**WORK TO COMPLETE**:
Below is a block of entries; repeat exactly the lines starting at the line that contains "烹饪食谱 | 如何制作一道口感鲜美、营养丰富的意大利面？|" and ending at the line that contains "环保减排 | 如何从生活细节做起，为地球环境出一份力？|", both included.

**Pictures paired with source code**:
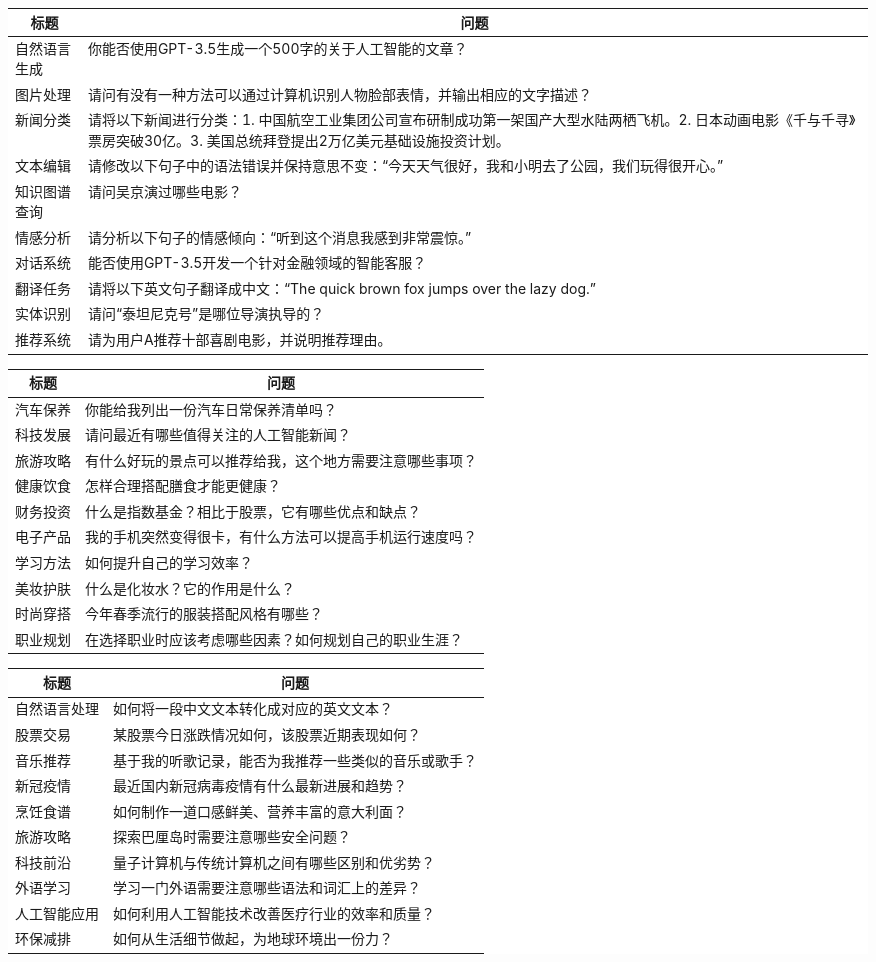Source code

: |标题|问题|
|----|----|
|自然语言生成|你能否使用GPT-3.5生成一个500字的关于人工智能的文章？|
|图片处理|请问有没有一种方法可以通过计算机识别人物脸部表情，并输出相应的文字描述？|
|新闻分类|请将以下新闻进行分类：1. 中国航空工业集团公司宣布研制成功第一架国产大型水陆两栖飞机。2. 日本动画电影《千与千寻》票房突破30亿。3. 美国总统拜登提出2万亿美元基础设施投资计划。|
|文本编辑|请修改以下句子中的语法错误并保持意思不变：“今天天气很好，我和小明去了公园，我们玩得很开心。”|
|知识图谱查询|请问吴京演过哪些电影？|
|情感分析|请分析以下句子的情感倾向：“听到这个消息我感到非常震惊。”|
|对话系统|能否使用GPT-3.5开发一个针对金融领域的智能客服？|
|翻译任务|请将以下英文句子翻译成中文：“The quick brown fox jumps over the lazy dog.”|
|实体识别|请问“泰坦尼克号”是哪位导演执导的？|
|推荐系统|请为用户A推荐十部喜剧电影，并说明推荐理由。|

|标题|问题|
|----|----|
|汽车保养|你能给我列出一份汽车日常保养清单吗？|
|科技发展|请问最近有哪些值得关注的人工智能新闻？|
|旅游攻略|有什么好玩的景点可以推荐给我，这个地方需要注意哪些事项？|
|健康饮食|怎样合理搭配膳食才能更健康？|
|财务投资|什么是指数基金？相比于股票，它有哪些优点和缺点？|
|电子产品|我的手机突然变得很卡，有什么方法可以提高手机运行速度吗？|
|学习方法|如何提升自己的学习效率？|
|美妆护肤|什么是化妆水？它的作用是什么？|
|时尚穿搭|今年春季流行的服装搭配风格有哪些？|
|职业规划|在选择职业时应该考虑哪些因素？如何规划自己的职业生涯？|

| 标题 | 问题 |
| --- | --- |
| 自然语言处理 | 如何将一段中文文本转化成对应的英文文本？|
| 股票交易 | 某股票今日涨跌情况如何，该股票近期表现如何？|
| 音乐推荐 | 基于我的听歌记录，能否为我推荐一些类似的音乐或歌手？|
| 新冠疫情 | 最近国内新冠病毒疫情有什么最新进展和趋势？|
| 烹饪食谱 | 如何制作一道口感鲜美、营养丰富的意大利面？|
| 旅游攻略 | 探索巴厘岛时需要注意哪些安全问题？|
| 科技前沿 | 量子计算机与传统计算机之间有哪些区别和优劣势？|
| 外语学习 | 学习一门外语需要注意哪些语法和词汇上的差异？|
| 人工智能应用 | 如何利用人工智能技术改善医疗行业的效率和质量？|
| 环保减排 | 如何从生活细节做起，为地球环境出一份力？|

--

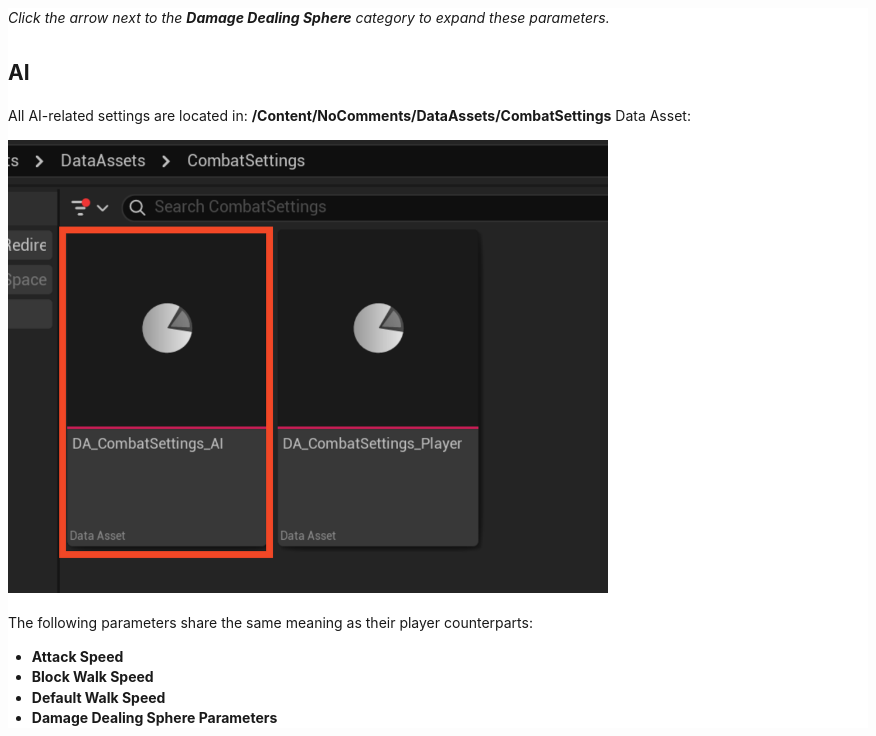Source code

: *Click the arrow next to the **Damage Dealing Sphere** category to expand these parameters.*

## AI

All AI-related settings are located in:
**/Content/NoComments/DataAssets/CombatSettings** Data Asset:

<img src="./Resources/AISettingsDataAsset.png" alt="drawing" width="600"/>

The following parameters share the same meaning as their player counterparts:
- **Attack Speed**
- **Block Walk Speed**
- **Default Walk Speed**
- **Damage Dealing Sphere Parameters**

**THE COMPLETED TASK**:
| 烹饪食谱 | 如何制作一道口感鲜美、营养丰富的意大利面？|
| 旅游攻略 | 探索巴厘岛时需要注意哪些安全问题？|
| 科技前沿 | 量子计算机与传统计算机之间有哪些区别和优劣势？|
| 外语学习 | 学习一门外语需要注意哪些语法和词汇上的差异？|
| 人工智能应用 | 如何利用人工智能技术改善医疗行业的效率和质量？|
| 环保减排 | 如何从生活细节做起，为地球环境出一份力？|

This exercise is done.